We have a Breville - about seven years old - bought in a Sainsbury sale and cost £12 - not timed it but boils quite fast and going OK so I won't knock it - only thing I am not keen on is the lime scale which shows up so much as the kettle is black and our water is very hard. I filter the water but still get a line round the edge of the lid etc.
Russell Hobbs, 1.7 litre, 3 min 31.7 secs. But, it is only 2 weeks old so probably working quite well at the moment. It's a lovely sort of purply silver colour too. It was half price in Sainsbury's.
Ours takes as long as it takes to cut up two pouches of cat food, put them down on the mat, fill the cat milk bowl, put that down then wash the knife. (In short, I haven’t a clue but will check in the morning.)
I have a hob kettle.

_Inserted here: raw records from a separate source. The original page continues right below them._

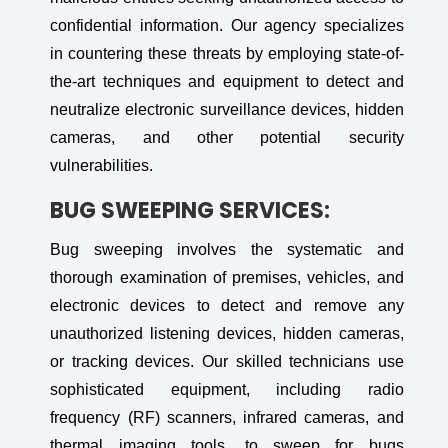
confidential information. Our agency specializes
in countering these threats by employing state-of-
the-art techniques and equipment to detect and
neutralize electronic surveillance devices, hidden
cameras, and other potential security
vulnerabilities.
BUG SWEEPING SERVICES:
Bug sweeping involves the systematic and
thorough examination of premises, vehicles, and
electronic devices to detect and remove any
unauthorized listening devices, hidden cameras,
or tracking devices. Our skilled technicians use
sophisticated equipment, including radio
frequency (RF) scanners, infrared cameras, and
thermal imaging tools, to sweep for bugs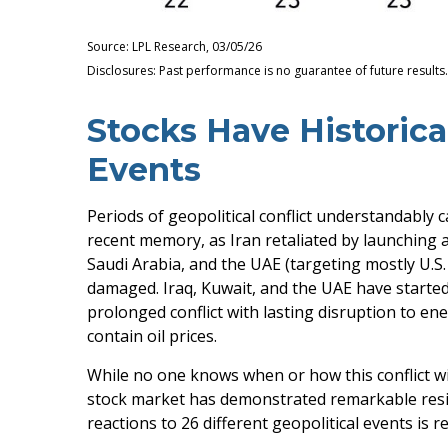
Source: LPL Research, 03/05/26
Disclosures: Past performance is no guarantee of future result
Stocks Have Historical
Events
Periods of geopolitical conflict understandably
recent memory, as Iran retaliated by launching a 
Saudi Arabia, and the UAE (targeting mostly U.S. 
damaged. Iraq, Kuwait, and the UAE have started 
prolonged conflict with lasting disruption to 
contain oil prices.
While no one knows when or how this conflict wil
stock market has demonstrated remarkable resili
reactions to 26 different geopolitical events is 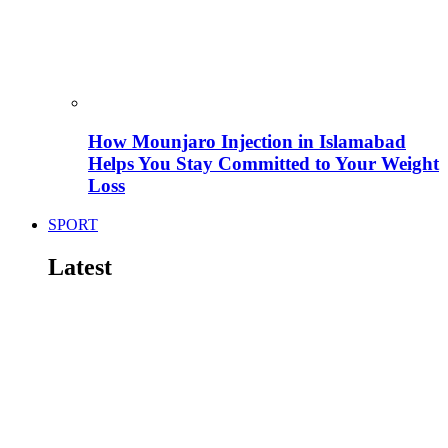
How Mounjaro Injection in Islamabad
Helps You Stay Committed to Your Weight
Loss
SPORT
Latest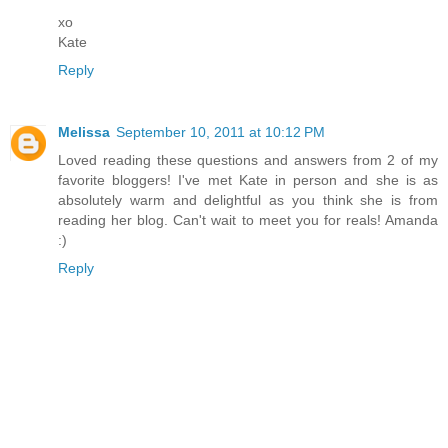
xo
Kate
Reply
Melissa
September 10, 2011 at 10:12 PM
Loved reading these questions and answers from 2 of my
favorite bloggers! I've met Kate in person and she is as
absolutely warm and delightful as you think she is from
reading her blog. Can't wait to meet you for reals! Amanda
:)
Reply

How long it takes to boil depends on how much water is in the kettle, which burner I put it on and how warm the water was when I started.
I was wondering how efficient or otherwise my kettle is. Given that it's twenty years old, its full of water boiling time doesn't seem bad at all when I compare it with newer models. We don't fill it more than necessary most of the time. Timing it to boil at full was for research.
Mine is a Breville 3pint and is between 2 and 3000 Watts. It takes 3:42.88 minutes to switch off, at max. If I put a pint of water in it, It takes less time to boil the same amount of water on my induction hob, using the boost function.
I've just remembered that I took the filter out yonks ago. Was wondering what the Filterline thing was all about, then I remembered ?. In Oxfordshire, where the water was hard, we used a filter jug for all drinking water, including what went in the kettle. Here in Argyll it's soft water and there's never any furring on anything.
Honestly, we seem to get through kettles, and irons, like a dose of salts and have to buy new every 1-2 years. Are we unlucky or are the new ones not very long lasting? Your aged kettle sounds far more efficient, and economical, than the many we have dumped in that time.